*** PROVIDED DATA ***
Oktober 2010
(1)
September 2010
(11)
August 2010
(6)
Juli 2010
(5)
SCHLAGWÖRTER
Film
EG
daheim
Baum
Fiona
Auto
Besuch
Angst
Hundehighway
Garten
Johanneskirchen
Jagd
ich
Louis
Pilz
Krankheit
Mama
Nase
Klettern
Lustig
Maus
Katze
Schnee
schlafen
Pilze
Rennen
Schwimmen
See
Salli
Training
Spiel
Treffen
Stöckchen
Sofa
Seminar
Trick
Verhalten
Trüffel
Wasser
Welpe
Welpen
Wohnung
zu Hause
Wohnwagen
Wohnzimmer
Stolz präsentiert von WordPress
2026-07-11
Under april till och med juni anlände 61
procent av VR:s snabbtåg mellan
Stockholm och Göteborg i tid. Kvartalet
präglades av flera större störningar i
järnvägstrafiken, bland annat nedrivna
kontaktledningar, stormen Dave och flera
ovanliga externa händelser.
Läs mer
*** End of PROVIDED DATA ***
*** PROVIDED DATA ***
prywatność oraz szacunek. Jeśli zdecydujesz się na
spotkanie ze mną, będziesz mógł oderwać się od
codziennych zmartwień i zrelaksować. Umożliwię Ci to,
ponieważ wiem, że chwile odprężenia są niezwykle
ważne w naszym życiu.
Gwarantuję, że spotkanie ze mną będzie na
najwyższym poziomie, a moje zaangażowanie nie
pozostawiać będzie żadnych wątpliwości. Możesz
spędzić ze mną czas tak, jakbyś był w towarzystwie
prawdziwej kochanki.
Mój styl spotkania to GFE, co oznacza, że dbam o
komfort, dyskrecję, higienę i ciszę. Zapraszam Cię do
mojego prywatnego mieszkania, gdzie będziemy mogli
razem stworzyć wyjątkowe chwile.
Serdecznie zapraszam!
*** End of PROVIDED DATA ***
• TASK DIRECTIONS
Write only the number of lines above that contain "flera".

• ANSWER SECTION
2